Other countries, like the Netherlands—IPV-using countries—when they suffered an outbreak due to importation of the virus, they used OPV to stop transmission of the disease. OPV remains the method of choice to rapidly stop an outbreak.
It’s Russian roulette to let a virus circulate in your country knowing you have susceptible kids. Even with 94 percent coverage [via the injected vaccine with the dead virus] you still have 6 percent of the population that can get the virus, and there are still risks among the 94 percent, too. There will be paralytic cases unless you stop transmission of this thing.
How does the disease spread via feces?
Think about the last time you were in a washroom and how many people did not wash their hands. As much as we would like to pretend sanitation is fabulous all over the world, we know that everyone’s personal hygiene is not perfect. Polio is one of those viruses where you only need an incredibly small infectious dose to get infected. If the virus is circulating in an area, there’s a high probability that you could get exposed. It spreads from fecal-oral transmission.
How concerned are you about transmission beyond Israel?
Any persistent transmission anywhere in the world right now is alarming and should be treated like a health emergency to the country, but also to the surrounding areas. The virus is a silent hitchhiker that moves in the guts of people that have been vaccinated. IPV-vaccinated people could be carrying the virus without even knowing it. It’s when you see this persistence—as we’re seeing now—and expansion that is concerning. In Israel, if they don’t stop it and it does spread, there are other countries around it having problems with their immunization campaigns we don’t want to see get reinfected.
Polio recently reemerged in Somalia. How does this strain differ from the Somalia strain?
That’s an African strain. Both are serotype 1 viruses. There are three types of polio. This is the first year in history we have only seen one type of polio. The last type 3 we saw was in November of last year in Nigeria. We’re not seeing type 2. This is the first year we have seen six-plus months without a type 3 virus. The virus found in Israel originated in Pakistan, in south-central Asia. The Somalia virus came from the western African route that is mainly circulating in Nigeria.

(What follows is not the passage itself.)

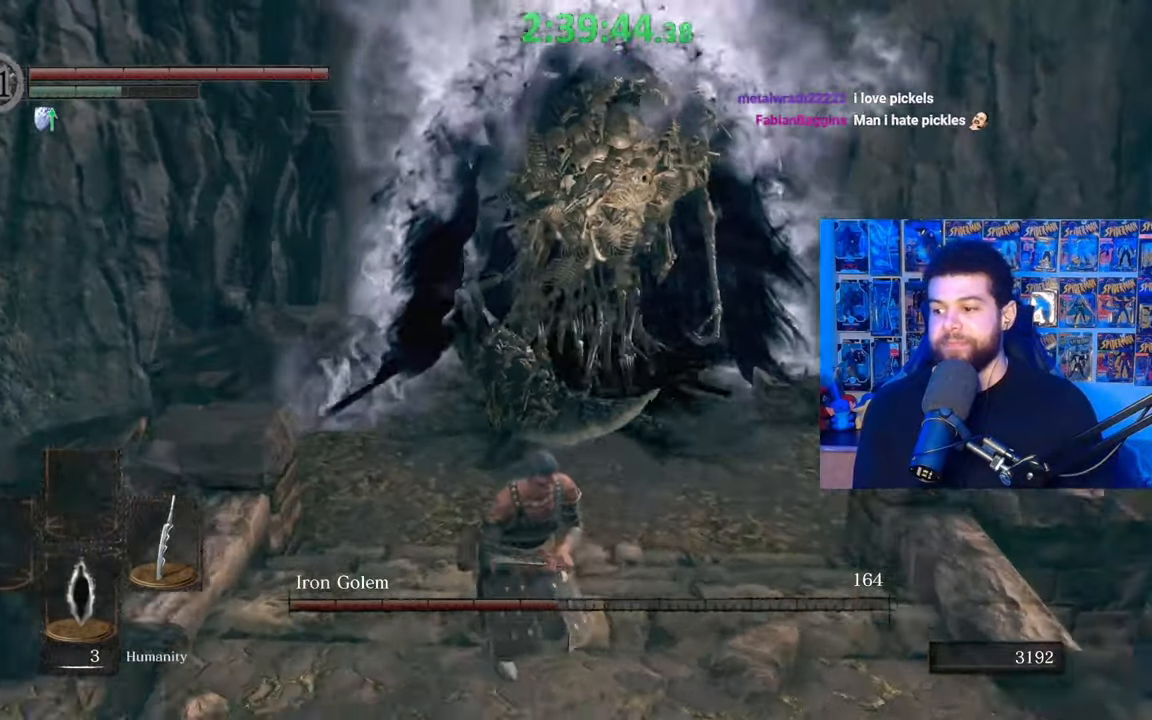
{"buttons": ["B"], "left_stick": "down", "right_stick": "center", "events": [[67, "left_stick", "down"], [250, "B", "down"]]}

What’s the status of the global effort to eradicate polio overall?
We are closer than we’ve ever been. We’re only dealing with one type of virus now and seeing less substrains of that virus. Within Pakistan and Nigeria and Afghanistan—the three parts of the world that never stopped seeing polio—[the viruses] are in the smallest parts of the country we’ve ever seen and the smallest number of cases we’ve seen. Although Israel has been reinfected, it has stopped [the disease] so many times before and will stop it again. Although Somalia has been reinfected—and there is already a big outbreak—it has been reinfected multiple times, too. The key [to beating back polio] is what is happening in Nigeria and Pakistan. Afghanistan is just seeing polio from right across the border in Pakistan.
Médecins San Frontières [Doctors Without Borders] recently pulled out of Somalia due to the violence there and risks for its workers. Does that hurt the country’s chances of tamping down its polio outbreak?
The big implication of MSF pulling out [has to do with distributing] broader health services. Its one of the few health providers providing basic services in certain parts of the country. In terms of polio eradication, if MSF or other groups are there, that will help, but with a couple of hours of training, anyone can give [oral] vaccines to the kids.